課題概要. 下の項目を全行書き直す。「collectors」をすべて「collected by」に置き換え、ほかは一切変えないこと。

与えられた情報.
....

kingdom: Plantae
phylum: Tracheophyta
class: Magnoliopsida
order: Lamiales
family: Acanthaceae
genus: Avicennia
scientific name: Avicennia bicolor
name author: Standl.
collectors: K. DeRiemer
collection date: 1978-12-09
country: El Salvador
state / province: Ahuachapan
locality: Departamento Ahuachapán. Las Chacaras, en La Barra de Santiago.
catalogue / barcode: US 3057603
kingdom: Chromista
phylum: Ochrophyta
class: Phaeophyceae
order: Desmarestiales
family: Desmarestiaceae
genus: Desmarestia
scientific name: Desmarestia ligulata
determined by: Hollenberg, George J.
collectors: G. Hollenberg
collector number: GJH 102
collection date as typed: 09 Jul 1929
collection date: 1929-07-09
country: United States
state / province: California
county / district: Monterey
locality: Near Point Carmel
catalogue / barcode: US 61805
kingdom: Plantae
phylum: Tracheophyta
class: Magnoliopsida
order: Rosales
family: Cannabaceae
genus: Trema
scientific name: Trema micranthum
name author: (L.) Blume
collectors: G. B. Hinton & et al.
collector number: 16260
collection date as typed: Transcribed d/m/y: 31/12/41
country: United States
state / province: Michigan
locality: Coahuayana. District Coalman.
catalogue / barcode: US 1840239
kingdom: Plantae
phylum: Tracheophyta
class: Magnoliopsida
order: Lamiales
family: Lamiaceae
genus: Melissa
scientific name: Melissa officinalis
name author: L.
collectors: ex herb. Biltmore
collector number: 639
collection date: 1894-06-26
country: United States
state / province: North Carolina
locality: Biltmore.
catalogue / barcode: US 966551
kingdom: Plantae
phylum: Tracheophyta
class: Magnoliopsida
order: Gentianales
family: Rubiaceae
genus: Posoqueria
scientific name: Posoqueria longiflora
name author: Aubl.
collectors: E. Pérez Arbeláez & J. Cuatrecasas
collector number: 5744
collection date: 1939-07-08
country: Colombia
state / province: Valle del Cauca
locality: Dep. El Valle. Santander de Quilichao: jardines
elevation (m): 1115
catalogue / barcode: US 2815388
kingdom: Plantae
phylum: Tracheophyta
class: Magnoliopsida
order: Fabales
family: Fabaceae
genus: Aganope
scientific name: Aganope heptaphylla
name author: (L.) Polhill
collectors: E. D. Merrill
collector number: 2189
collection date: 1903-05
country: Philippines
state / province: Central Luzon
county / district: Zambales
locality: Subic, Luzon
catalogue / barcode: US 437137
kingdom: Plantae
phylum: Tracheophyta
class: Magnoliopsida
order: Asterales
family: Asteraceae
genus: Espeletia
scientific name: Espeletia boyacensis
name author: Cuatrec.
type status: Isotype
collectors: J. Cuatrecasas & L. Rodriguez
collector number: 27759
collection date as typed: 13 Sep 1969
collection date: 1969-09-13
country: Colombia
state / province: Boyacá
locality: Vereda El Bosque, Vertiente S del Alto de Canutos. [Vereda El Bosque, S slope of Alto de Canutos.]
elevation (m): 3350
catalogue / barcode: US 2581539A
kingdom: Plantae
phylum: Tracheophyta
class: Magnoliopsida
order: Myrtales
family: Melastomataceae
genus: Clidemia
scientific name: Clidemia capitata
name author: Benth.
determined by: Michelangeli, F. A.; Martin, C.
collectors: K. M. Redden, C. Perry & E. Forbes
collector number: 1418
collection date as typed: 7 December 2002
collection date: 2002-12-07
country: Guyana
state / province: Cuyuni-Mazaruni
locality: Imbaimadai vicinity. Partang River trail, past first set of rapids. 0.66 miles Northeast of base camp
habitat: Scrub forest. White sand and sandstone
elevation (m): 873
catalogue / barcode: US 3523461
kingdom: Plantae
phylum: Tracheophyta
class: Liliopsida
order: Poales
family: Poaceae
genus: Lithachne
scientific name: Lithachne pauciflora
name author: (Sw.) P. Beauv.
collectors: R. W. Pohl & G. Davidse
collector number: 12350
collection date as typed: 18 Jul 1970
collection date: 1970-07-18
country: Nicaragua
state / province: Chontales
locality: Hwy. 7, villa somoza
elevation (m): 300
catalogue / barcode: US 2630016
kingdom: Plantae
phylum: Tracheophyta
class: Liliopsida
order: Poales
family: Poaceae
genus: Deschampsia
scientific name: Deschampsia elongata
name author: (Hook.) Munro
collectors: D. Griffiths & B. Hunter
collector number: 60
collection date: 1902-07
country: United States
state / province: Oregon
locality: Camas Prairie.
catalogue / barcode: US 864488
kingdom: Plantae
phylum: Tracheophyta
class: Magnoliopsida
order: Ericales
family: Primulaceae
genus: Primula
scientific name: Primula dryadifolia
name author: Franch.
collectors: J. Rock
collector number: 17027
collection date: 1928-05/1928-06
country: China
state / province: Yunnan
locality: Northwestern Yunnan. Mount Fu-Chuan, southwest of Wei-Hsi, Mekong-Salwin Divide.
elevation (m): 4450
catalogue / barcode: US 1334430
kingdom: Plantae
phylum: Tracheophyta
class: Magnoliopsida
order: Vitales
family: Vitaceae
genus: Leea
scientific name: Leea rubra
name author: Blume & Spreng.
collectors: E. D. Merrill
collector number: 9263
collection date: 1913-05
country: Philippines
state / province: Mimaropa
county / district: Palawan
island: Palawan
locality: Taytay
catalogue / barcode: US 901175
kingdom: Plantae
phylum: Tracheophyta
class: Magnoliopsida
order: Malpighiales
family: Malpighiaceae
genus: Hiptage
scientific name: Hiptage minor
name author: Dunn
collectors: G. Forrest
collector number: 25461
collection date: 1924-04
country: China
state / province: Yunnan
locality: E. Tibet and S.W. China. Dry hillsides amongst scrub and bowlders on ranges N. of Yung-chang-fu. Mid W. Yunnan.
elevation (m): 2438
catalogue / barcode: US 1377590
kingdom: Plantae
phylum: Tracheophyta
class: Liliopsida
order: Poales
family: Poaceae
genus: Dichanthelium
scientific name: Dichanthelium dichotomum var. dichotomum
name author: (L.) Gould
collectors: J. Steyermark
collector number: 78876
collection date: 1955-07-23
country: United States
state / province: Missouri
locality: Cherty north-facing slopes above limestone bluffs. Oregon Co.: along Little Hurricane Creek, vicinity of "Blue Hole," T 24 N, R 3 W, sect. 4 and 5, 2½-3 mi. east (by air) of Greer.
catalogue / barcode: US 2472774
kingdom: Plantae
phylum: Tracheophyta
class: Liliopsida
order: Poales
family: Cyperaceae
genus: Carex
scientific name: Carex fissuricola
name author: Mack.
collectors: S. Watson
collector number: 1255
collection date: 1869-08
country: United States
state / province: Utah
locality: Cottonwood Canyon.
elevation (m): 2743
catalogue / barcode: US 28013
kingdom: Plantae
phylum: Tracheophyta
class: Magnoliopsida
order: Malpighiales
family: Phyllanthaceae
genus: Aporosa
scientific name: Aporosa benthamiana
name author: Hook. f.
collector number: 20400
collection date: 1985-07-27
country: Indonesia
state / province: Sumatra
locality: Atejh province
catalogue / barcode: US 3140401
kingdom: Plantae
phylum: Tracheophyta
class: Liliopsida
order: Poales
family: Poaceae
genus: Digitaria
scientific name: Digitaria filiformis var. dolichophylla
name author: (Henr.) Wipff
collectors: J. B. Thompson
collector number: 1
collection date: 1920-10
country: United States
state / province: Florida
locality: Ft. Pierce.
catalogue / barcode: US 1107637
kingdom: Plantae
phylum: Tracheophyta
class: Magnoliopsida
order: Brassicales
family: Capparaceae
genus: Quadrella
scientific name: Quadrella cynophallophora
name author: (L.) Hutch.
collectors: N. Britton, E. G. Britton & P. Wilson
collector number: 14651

....

解答.
kingdom: Plantae
phylum: Tracheophyta
class: Magnoliopsida
order: Lamiales
family: Acanthaceae
genus: Avicennia
scientific name: Avicennia bicolor
name author: Standl.
collected by: K. DeRiemer
collection date: 1978-12-09
country: El Salvador
state / province: Ahuachapan
locality: Departamento Ahuachapán. Las Chacaras, en La Barra de Santiago.
catalogue / barcode: US 3057603
kingdom: Chromista
phylum: Ochrophyta
class: Phaeophyceae
order: Desmarestiales
family: Desmarestiaceae
genus: Desmarestia
scientific name: Desmarestia ligulata
determined by: Hollenberg, George J.
collected by: G. Hollenberg
collector number: GJH 102
collection date as typed: 09 Jul 1929
collection date: 1929-07-09
country: United States
state / province: California
county / district: Monterey
locality: Near Point Carmel
catalogue / barcode: US 61805
kingdom: Plantae
phylum: Tracheophyta
class: Magnoliopsida
order: Rosales
family: Cannabaceae
genus: Trema
scientific name: Trema micranthum
name author: (L.) Blume
collected by: G. B. Hinton & et al.
collector number: 16260
collection date as typed: Transcribed d/m/y: 31/12/41
country: United States
state / province: Michigan
locality: Coahuayana. District Coalman.
catalogue / barcode: US 1840239
kingdom: Plantae
phylum: Tracheophyta
class: Magnoliopsida
order: Lamiales
family: Lamiaceae
genus: Melissa
scientific name: Melissa officinalis
name author: L.
collected by: ex herb. Biltmore
collector number: 639
collection date: 1894-06-26
country: United States
state / province: North Carolina
locality: Biltmore.
catalogue / barcode: US 966551
kingdom: Plantae
phylum: Tracheophyta
class: Magnoliopsida
order: Gentianales
family: Rubiaceae
genus: Posoqueria
scientific name: Posoqueria longiflora
name author: Aubl.
collected by: E. Pérez Arbeláez & J. Cuatrecasas
collector number: 5744
collection date: 1939-07-08
country: Colombia
state / province: Valle del Cauca
locality: Dep. El Valle. Santander de Quilichao: jardines
elevation (m): 1115
catalogue / barcode: US 2815388
kingdom: Plantae
phylum: Tracheophyta
class: Magnoliopsida
order: Fabales
family: Fabaceae
genus: Aganope
scientific name: Aganope heptaphylla
name author: (L.) Polhill
collected by: E. D. Merrill
collector number: 2189
collection date: 1903-05
country: Philippines
state / province: Central Luzon
county / district: Zambales
locality: Subic, Luzon
catalogue / barcode: US 437137
kingdom: Plantae
phylum: Tracheophyta
class: Magnoliopsida
order: Asterales
family: Asteraceae
genus: Espeletia
scientific name: Espeletia boyacensis
name author: Cuatrec.
type status: Isotype
collected by: J. Cuatrecasas & L. Rodriguez
collector number: 27759
collection date as typed: 13 Sep 1969
collection date: 1969-09-13
country: Colombia
state / province: Boyacá
locality: Vereda El Bosque, Vertiente S del Alto de Canutos. [Vereda El Bosque, S slope of Alto de Canutos.]
elevation (m): 3350
catalogue / barcode: US 2581539A
kingdom: Plantae
phylum: Tracheophyta
class: Magnoliopsida
order: Myrtales
family: Melastomataceae
genus: Clidemia
scientific name: Clidemia capitata
name author: Benth.
determined by: Michelangeli, F. A.; Martin, C.
collected by: K. M. Redden, C. Perry & E. Forbes
collector number: 1418
collection date as typed: 7 December 2002
collection date: 2002-12-07
country: Guyana
state / province: Cuyuni-Mazaruni
locality: Imbaimadai vicinity. Partang River trail, past first set of rapids. 0.66 miles Northeast of base camp
habitat: Scrub forest. White sand and sandstone
elevation (m): 873
catalogue / barcode: US 3523461
kingdom: Plantae
phylum: Tracheophyta
class: Liliopsida
order: Poales
family: Poaceae
genus: Lithachne
scientific name: Lithachne pauciflora
name author: (Sw.) P. Beauv.
collected by: R. W. Pohl & G. Davidse
collector number: 12350
collection date as typed: 18 Jul 1970
collection date: 1970-07-18
country: Nicaragua
state / province: Chontales
locality: Hwy. 7, villa somoza
elevation (m): 300
catalogue / barcode: US 2630016
kingdom: Plantae
phylum: Tracheophyta
class: Liliopsida
order: Poales
family: Poaceae
genus: Deschampsia
scientific name: Deschampsia elongata
name author: (Hook.) Munro
collected by: D. Griffiths & B. Hunter
collector number: 60
collection date: 1902-07
country: United States
state / province: Oregon
locality: Camas Prairie.
catalogue / barcode: US 864488
kingdom: Plantae
phylum: Tracheophyta
class: Magnoliopsida
order: Ericales
family: Primulaceae
genus: Primula
scientific name: Primula dryadifolia
name author: Franch.
collected by: J. Rock
collector number: 17027
collection date: 1928-05/1928-06
country: China
state / province: Yunnan
locality: Northwestern Yunnan. Mount Fu-Chuan, southwest of Wei-Hsi, Mekong-Salwin Divide.
elevation (m): 4450
catalogue / barcode: US 1334430
kingdom: Plantae
phylum: Tracheophyta
class: Magnoliopsida
order: Vitales
family: Vitaceae
genus: Leea
scientific name: Leea rubra
name author: Blume & Spreng.
collected by: E. D. Merrill
collector number: 9263
collection date: 1913-05
country: Philippines
state / province: Mimaropa
county / district: Palawan
island: Palawan
locality: Taytay
catalogue / barcode: US 901175
kingdom: Plantae
phylum: Tracheophyta
class: Magnoliopsida
order: Malpighiales
family: Malpighiaceae
genus: Hiptage
scientific name: Hiptage minor
name author: Dunn
collected by: G. Forrest
collector number: 25461
collection date: 1924-04
country: China
state / province: Yunnan
locality: E. Tibet and S.W. China. Dry hillsides amongst scrub and bowlders on ranges N. of Yung-chang-fu. Mid W. Yunnan.
elevation (m): 2438
catalogue / barcode: US 1377590
kingdom: Plantae
phylum: Tracheophyta
class: Liliopsida
order: Poales
family: Poaceae
genus: Dichanthelium
scientific name: Dichanthelium dichotomum var. dichotomum
name author: (L.) Gould
collected by: J. Steyermark
collector number: 78876
collection date: 1955-07-23
country: United States
state / province: Missouri
locality: Cherty north-facing slopes above limestone bluffs. Oregon Co.: along Little Hurricane Creek, vicinity of "Blue Hole," T 24 N, R 3 W, sect. 4 and 5, 2½-3 mi. east (by air) of Greer.
catalogue / barcode: US 2472774
kingdom: Plantae
phylum: Tracheophyta
class: Liliopsida
order: Poales
family: Cyperaceae
genus: Carex
scientific name: Carex fissuricola
name author: Mack.
collected by: S. Watson
collector number: 1255
collection date: 1869-08
country: United States
state / province: Utah
locality: Cottonwood Canyon.
elevation (m): 2743
catalogue / barcode: US 28013
kingdom: Plantae
phylum: Tracheophyta
class: Magnoliopsida
order: Malpighiales
family: Phyllanthaceae
genus: Aporosa
scientific name: Aporosa benthamiana
name author: Hook. f.
collector number: 20400
collection date: 1985-07-27
country: Indonesia
state / province: Sumatra
locality: Atejh province
catalogue / barcode: US 3140401
kingdom: Plantae
phylum: Tracheophyta
class: Liliopsida
order: Poales
family: Poaceae
genus: Digitaria
scientific name: Digitaria filiformis var. dolichophylla
name author: (Henr.) Wipff
collected by: J. B. Thompson
collector number: 1
collection date: 1920-10
country: United States
state / province: Florida
locality: Ft. Pierce.
catalogue / barcode: US 1107637
kingdom: Plantae
phylum: Tracheophyta
class: Magnoliopsida
order: Brassicales
family: Capparaceae
genus: Quadrella
scientific name: Quadrella cynophallophora
name author: (L.) Hutch.
collected by: N. Britton, E. G. Britton & P. Wilson
collector number: 14651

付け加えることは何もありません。